*SUPPLIED TEXT*.

──────

Background
I am trying to work out the best structure for an Azure application. Each of my worker roles will spin up multiple long-running jobs. Over time I can transfer jobs from one instance to another by switching them to a readonly mode on the source instance, spinning them up on the target instance, and then spinning the original down on the source instance.
If I have too many jobs then I can tell Azure to spin up extra role instance, and use them for new jobs. Conversely if my load drops (e.g. during the night) then I can consolidate outstanding jobs to a few machines and tell Azure to give me fewer instances.
The trouble is that (as I understand it) Azure provides no mechanism to allow me to decide which instance to stop. Thus I cannot know which servers to consolidate onto, and some of my jobs will die when their instance stops, causing delays for users while I restart those jobs on surviving instances.
Idea 1: I decide which instance to stop, and return from its Run(). I then tell Azure to reduce my instance count by one, and hope it concludes that the broken instance is a good candidate. Has anyone tried anything like this?
Idea 2: I predefine a whole bunch of different worker roles, with identical contents. I can individually stop and start them by switching their instance count from zero to one, and back again. I think this idea would work, but I don't like it because it seems to go against the natural Azure way of doing things, and because it involves me in a lot of extra bookkeeping to manage the extra worker roles.
Idea 3: Live with it.
Any better ideas?

──────

Short-answer chart items:

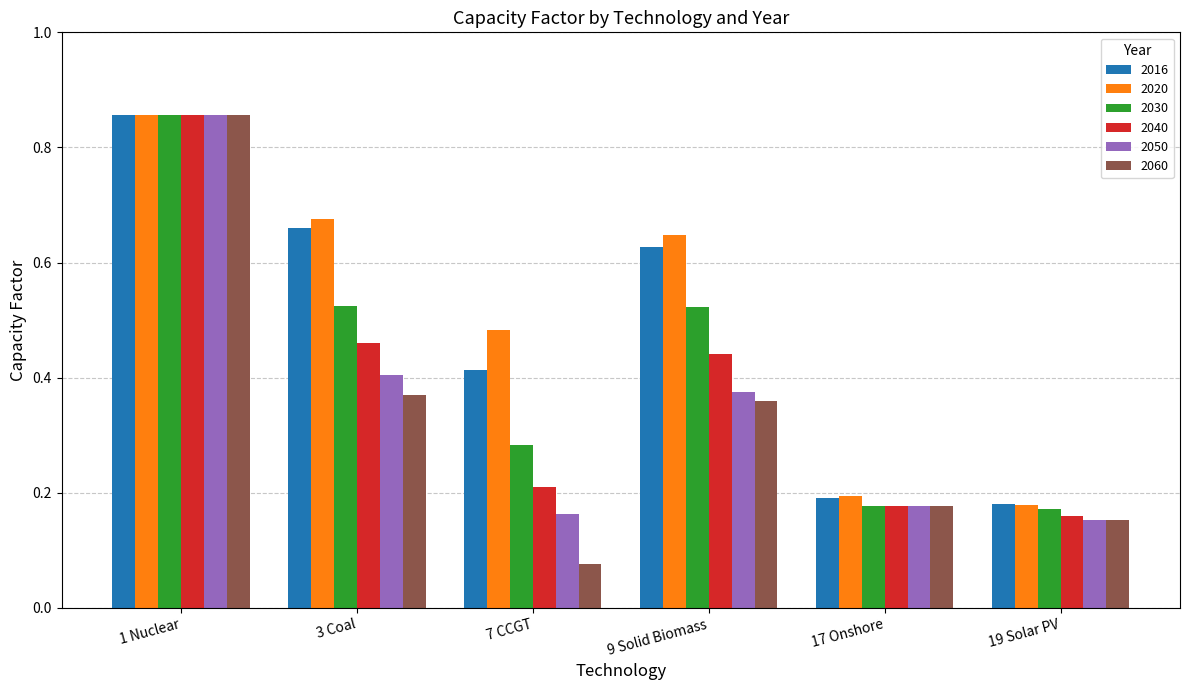

Count the 2020 values in the range 0 to 1.

6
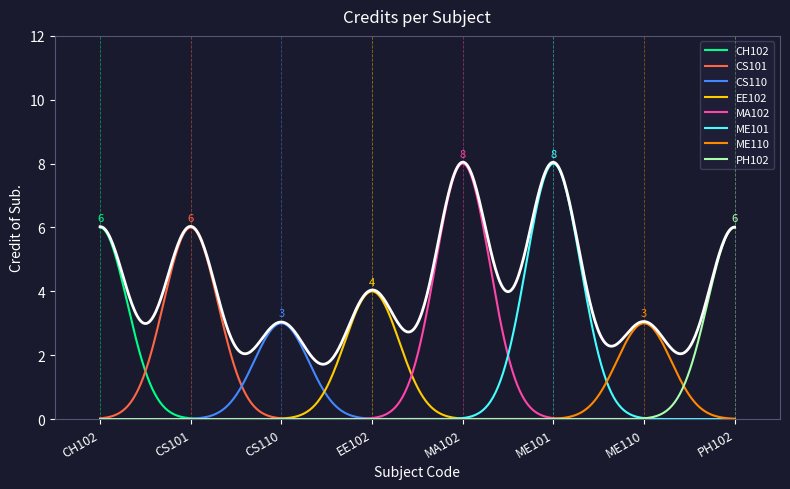

True or false: there are more than 1 points higher than both neighbors.

False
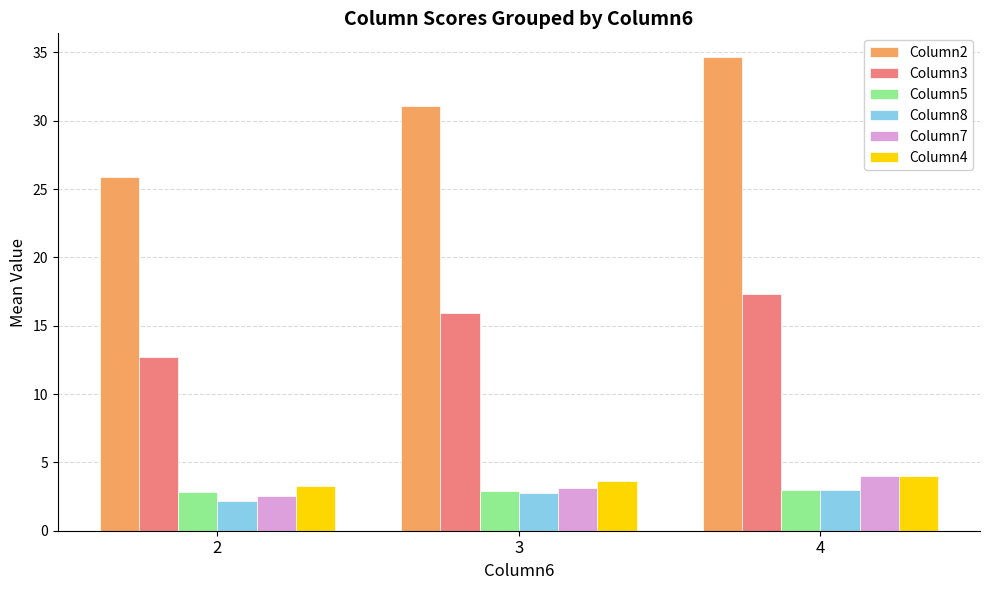

Between 2 and 3, which series saw the biggest shift?

Column2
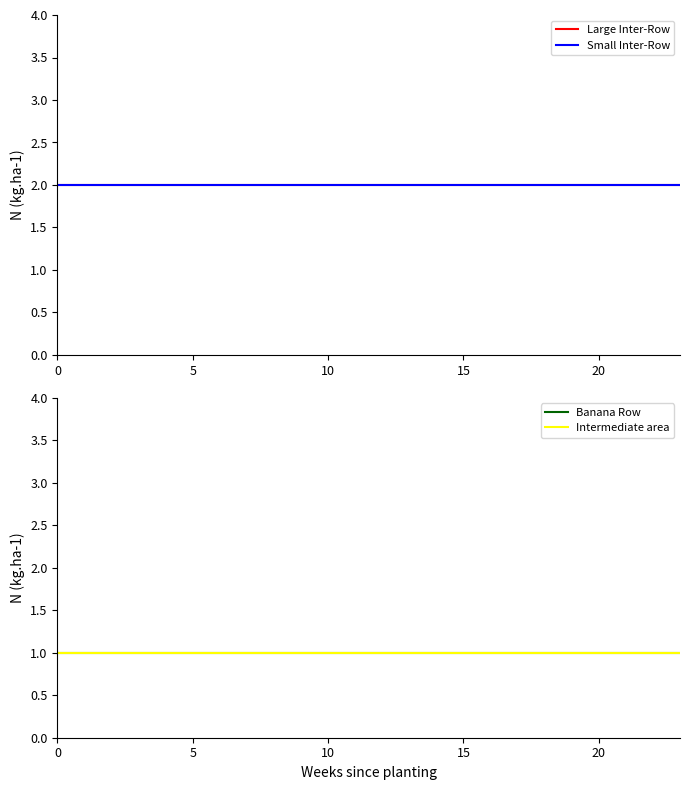

True or false: Banana Row and Intermediate area intersect in this chart.

False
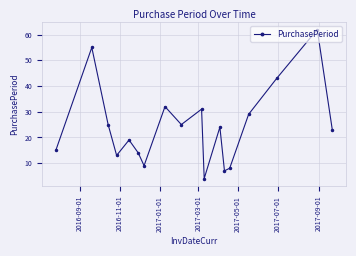

What is the maximum value shown in the chart?

62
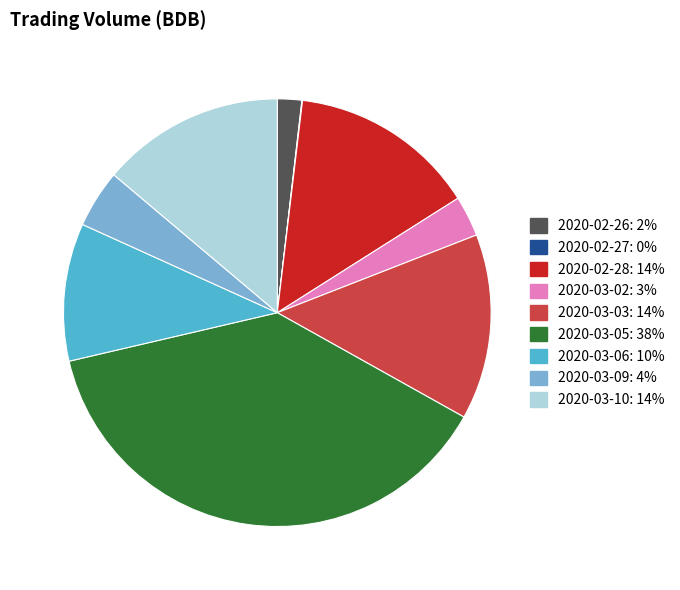

Is there any slice that represents more than half of the pie?

No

──────

*QUESTIONS ON THE MATERIAL*.
- 1) According to the post about Azure worker roles, when might the load drop?
- 2) Update the listing so that each "chart" reads "graph", leaving everything else unchanged and omitting the pictures.
The text and the listing come from separate sources.

*SOLUTIONS TO THE EXERCISE*.
- 1) During the night.

- 2)
Count the 2020 values in the range 0 to 1.

6

True or false: there are more than 1 points higher than both neighbors.

False

Between 2 and 3, which series saw the biggest shift?

Column2

True or false: Banana Row and Intermediate area intersect in this graph.

False

What is the maximum value shown in the graph?

62

Is there any slice that represents more than half of the pie?

No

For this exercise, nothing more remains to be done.